EXERCISE DESCRIPTION. Copy every line of the records below word for word.

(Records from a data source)
══════

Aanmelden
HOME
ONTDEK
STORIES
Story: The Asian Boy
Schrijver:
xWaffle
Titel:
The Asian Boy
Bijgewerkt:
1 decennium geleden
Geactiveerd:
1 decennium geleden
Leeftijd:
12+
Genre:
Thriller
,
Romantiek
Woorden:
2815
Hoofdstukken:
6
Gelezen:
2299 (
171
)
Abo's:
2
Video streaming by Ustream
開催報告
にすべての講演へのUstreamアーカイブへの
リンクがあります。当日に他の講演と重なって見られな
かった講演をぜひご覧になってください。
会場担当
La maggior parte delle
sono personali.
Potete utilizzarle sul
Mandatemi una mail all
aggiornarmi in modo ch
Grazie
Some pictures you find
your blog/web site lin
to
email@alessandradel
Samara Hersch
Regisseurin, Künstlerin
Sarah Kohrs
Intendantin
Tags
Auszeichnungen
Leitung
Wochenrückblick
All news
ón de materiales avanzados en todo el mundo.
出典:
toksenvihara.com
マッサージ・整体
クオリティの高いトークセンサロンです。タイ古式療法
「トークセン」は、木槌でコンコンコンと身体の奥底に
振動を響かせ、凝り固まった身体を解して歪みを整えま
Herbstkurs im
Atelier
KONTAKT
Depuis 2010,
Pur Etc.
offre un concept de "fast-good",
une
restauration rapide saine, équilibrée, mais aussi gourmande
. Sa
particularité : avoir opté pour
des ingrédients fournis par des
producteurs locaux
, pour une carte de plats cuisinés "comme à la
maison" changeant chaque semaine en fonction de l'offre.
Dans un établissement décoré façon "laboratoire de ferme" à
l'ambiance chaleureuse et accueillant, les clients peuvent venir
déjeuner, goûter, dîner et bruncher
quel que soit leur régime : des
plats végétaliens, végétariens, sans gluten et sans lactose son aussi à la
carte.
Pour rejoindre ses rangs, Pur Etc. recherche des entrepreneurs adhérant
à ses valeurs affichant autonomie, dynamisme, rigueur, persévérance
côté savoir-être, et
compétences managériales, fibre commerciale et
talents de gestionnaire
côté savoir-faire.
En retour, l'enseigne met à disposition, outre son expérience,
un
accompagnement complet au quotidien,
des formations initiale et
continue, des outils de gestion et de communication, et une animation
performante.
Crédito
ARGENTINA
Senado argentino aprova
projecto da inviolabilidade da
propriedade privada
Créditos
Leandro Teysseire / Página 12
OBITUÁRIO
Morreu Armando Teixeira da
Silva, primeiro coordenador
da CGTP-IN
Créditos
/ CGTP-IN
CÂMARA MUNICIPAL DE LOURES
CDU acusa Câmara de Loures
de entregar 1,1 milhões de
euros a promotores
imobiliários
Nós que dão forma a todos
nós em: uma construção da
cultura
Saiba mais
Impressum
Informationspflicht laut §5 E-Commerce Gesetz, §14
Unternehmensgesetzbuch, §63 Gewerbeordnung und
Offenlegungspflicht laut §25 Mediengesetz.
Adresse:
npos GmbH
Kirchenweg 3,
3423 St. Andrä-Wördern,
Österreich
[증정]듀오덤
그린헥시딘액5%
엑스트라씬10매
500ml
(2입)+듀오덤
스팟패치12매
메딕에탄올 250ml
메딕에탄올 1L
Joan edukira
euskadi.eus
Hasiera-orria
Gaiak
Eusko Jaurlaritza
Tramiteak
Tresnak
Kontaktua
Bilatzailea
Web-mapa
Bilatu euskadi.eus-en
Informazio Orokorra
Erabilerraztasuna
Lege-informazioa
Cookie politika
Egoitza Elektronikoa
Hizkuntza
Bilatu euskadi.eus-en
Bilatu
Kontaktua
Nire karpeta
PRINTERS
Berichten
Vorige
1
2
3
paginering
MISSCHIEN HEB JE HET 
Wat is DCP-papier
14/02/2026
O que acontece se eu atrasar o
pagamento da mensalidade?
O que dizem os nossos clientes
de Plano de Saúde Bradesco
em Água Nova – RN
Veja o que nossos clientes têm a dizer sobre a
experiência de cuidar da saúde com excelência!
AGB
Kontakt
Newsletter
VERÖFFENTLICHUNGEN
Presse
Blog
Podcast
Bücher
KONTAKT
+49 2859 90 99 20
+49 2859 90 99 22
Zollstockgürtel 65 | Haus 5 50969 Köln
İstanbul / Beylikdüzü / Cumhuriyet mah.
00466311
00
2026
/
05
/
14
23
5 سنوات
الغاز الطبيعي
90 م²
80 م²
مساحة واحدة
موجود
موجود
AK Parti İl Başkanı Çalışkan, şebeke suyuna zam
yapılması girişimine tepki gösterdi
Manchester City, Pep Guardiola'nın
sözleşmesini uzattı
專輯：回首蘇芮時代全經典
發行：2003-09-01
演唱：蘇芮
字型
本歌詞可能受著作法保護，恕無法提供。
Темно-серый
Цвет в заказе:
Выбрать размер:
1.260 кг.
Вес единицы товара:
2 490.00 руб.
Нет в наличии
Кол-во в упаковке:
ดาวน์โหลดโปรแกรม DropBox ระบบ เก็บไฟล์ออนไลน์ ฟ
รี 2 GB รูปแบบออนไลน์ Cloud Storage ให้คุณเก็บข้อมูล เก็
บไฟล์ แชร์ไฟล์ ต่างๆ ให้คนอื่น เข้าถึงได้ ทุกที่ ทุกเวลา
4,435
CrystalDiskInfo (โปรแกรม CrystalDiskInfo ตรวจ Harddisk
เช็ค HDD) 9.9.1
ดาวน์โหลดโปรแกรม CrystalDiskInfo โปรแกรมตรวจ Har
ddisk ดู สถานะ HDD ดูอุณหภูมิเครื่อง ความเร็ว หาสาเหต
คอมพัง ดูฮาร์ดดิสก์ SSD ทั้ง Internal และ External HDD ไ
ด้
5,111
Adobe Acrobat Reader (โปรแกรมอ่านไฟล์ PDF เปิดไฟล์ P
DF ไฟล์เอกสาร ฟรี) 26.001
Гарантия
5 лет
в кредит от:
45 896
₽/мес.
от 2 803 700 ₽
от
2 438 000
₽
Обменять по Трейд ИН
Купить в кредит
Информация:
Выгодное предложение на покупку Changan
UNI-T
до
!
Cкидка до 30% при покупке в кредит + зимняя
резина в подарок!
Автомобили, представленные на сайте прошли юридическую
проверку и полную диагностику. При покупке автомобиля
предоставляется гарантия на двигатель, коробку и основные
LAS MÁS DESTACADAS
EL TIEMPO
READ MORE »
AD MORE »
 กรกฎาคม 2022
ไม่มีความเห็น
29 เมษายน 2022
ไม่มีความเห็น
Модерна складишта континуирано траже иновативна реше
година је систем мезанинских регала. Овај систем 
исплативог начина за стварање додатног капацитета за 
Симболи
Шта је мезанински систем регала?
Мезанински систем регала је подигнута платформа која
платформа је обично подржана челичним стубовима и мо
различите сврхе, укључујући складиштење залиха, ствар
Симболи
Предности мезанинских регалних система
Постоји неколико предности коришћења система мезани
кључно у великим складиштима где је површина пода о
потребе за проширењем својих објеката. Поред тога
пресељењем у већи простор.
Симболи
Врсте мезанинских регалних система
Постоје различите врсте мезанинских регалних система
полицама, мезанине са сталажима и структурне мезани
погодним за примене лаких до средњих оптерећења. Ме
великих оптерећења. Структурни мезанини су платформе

══════

RESPONSE AREA.
Aanmelden
HOME
ONTDEK
STORIES
Story: The Asian Boy
Schrijver:
xWaffle
Titel:
The Asian Boy
Bijgewerkt:
1 decennium geleden
Geactiveerd:
1 decennium geleden
Leeftijd:
12+
Genre:
Thriller
,
Romantiek
Woorden:
2815
Hoofdstukken:
6
Gelezen:
2299 (
171
)
Abo's:
2
Video streaming by Ustream
開催報告
にすべての講演へのUstreamアーカイブへの
リンクがあります。当日に他の講演と重なって見られな
かった講演をぜひご覧になってください。
会場担当
La maggior parte delle
sono personali.
Potete utilizzarle sul
Mandatemi una mail all
aggiornarmi in modo ch
Grazie
Some pictures you find
your blog/web site lin
to
email@alessandradel
Samara Hersch
Regisseurin, Künstlerin
Sarah Kohrs
Intendantin
Tags
Auszeichnungen
Leitung
Wochenrückblick
All news
ón de materiales avanzados en todo el mundo.
出典:
toksenvihara.com
マッサージ・整体
クオリティの高いトークセンサロンです。タイ古式療法
「トークセン」は、木槌でコンコンコンと身体の奥底に
振動を響かせ、凝り固まった身体を解して歪みを整えま
Herbstkurs im
Atelier
KONTAKT
Depuis 2010,
Pur Etc.
offre un concept de "fast-good",
une
restauration rapide saine, équilibrée, mais aussi gourmande
. Sa
particularité : avoir opté pour
des ingrédients fournis par des
producteurs locaux
, pour une carte de plats cuisinés "comme à la
maison" changeant chaque semaine en fonction de l'offre.
Dans un établissement décoré façon "laboratoire de ferme" à
l'ambiance chaleureuse et accueillant, les clients peuvent venir
déjeuner, goûter, dîner et bruncher
quel que soit leur régime : des
plats végétaliens, végétariens, sans gluten et sans lactose son aussi à la
carte.
Pour rejoindre ses rangs, Pur Etc. recherche des entrepreneurs adhérant
à ses valeurs affichant autonomie, dynamisme, rigueur, persévérance
côté savoir-être, et
compétences managériales, fibre commerciale et
talents de gestionnaire
côté savoir-faire.
En retour, l'enseigne met à disposition, outre son expérience,
un
accompagnement complet au quotidien,
des formations initiale et
continue, des outils de gestion et de communication, et une animation
performante.
Crédito
ARGENTINA
Senado argentino aprova
projecto da inviolabilidade da
propriedade privada
Créditos
Leandro Teysseire / Página 12
OBITUÁRIO
Morreu Armando Teixeira da
Silva, primeiro coordenador
da CGTP-IN
Créditos
/ CGTP-IN
CÂMARA MUNICIPAL DE LOURES
CDU acusa Câmara de Loures
de entregar 1,1 milhões de
euros a promotores
imobiliários
Nós que dão forma a todos
nós em: uma construção da
cultura
Saiba mais
Impressum
Informationspflicht laut §5 E-Commerce Gesetz, §14
Unternehmensgesetzbuch, §63 Gewerbeordnung und
Offenlegungspflicht laut §25 Mediengesetz.
Adresse:
npos GmbH
Kirchenweg 3,
3423 St. Andrä-Wördern,
Österreich
[증정]듀오덤
그린헥시딘액5%
엑스트라씬10매
500ml
(2입)+듀오덤
스팟패치12매
메딕에탄올 250ml
메딕에탄올 1L
Joan edukira
euskadi.eus
Hasiera-orria
Gaiak
Eusko Jaurlaritza
Tramiteak
Tresnak
Kontaktua
Bilatzailea
Web-mapa
Bilatu euskadi.eus-en
Informazio Orokorra
Erabilerraztasuna
Lege-informazioa
Cookie politika
Egoitza Elektronikoa
Hizkuntza
Bilatu euskadi.eus-en
Bilatu
Kontaktua
Nire karpeta
PRINTERS
Berichten
Vorige
1
2
3
paginering
MISSCHIEN HEB JE HET 
Wat is DCP-papier
14/02/2026
O que acontece se eu atrasar o
pagamento da mensalidade?
O que dizem os nossos clientes
de Plano de Saúde Bradesco
em Água Nova – RN
Veja o que nossos clientes têm a dizer sobre a
experiência de cuidar da saúde com excelência!
AGB
Kontakt
Newsletter
VERÖFFENTLICHUNGEN
Presse
Blog
Podcast
Bücher
KONTAKT
+49 2859 90 99 20
+49 2859 90 99 22
Zollstockgürtel 65 | Haus 5 50969 Köln
İstanbul / Beylikdüzü / Cumhuriyet mah.
00466311
00
2026
/
05
/
14
23
5 سنوات
الغاز الطبيعي
90 م²
80 م²
مساحة واحدة
موجود
موجود
AK Parti İl Başkanı Çalışkan, şebeke suyuna zam
yapılması girişimine tepki gösterdi
Manchester City, Pep Guardiola'nın
sözleşmesini uzattı
專輯：回首蘇芮時代全經典
發行：2003-09-01
演唱：蘇芮
字型
本歌詞可能受著作法保護，恕無法提供。
Темно-серый
Цвет в заказе:
Выбрать размер:
1.260 кг.
Вес единицы товара:
2 490.00 руб.
Нет в наличии
Кол-во в упаковке:
ดาวน์โหลดโปรแกรม DropBox ระบบ เก็บไฟล์ออนไลน์ ฟ
รี 2 GB รูปแบบออนไลน์ Cloud Storage ให้คุณเก็บข้อมูล เก็
บไฟล์ แชร์ไฟล์ ต่างๆ ให้คนอื่น เข้าถึงได้ ทุกที่ ทุกเวลา
4,435
CrystalDiskInfo (โปรแกรม CrystalDiskInfo ตรวจ Harddisk
เช็ค HDD) 9.9.1
ดาวน์โหลดโปรแกรม CrystalDiskInfo โปรแกรมตรวจ Har
ddisk ดู สถานะ HDD ดูอุณหภูมิเครื่อง ความเร็ว หาสาเหต
คอมพัง ดูฮาร์ดดิสก์ SSD ทั้ง Internal และ External HDD ไ
ด้
5,111
Adobe Acrobat Reader (โปรแกรมอ่านไฟล์ PDF เปิดไฟล์ P
DF ไฟล์เอกสาร ฟรี) 26.001
Гарантия
5 лет
в кредит от:
45 896
₽/мес.
от 2 803 700 ₽
от
2 438 000
₽
Обменять по Трейд ИН
Купить в кредит
Информация:
Выгодное предложение на покупку Changan
UNI-T
до
!
Cкидка до 30% при покупке в кредит + зимняя
резина в подарок!
Автомобили, представленные на сайте прошли юридическую
проверку и полную диагностику. При покупке автомобиля
предоставляется гарантия на двигатель, коробку и основные
LAS MÁS DESTACADAS
EL TIEMPO
READ MORE »
AD MORE »
 กรกฎาคม 2022
ไม่มีความเห็น
29 เมษายน 2022
ไม่มีความเห็น
Модерна складишта континуирано траже иновативна реше
година је систем мезанинских регала. Овај систем 
исплативог начина за стварање додатног капацитета за 
Симболи
Шта је мезанински систем регала?
Мезанински систем регала је подигнута платформа која
платформа је обично подржана челичним стубовима и мо
различите сврхе, укључујући складиштење залиха, ствар
Симболи
Предности мезанинских регалних система
Постоји неколико предности коришћења система мезани
кључно у великим складиштима где је површина пода о
потребе за проширењем својих објеката. Поред тога
пресељењем у већи простор.
Симболи
Врсте мезанинских регалних система
Постоје различите врсте мезанинских регалних система
полицама, мезанине са сталажима и структурне мезани
погодним за примене лаких до средњих оптерећења. Ме
великих оптерећења. Структурни мезанини су платформе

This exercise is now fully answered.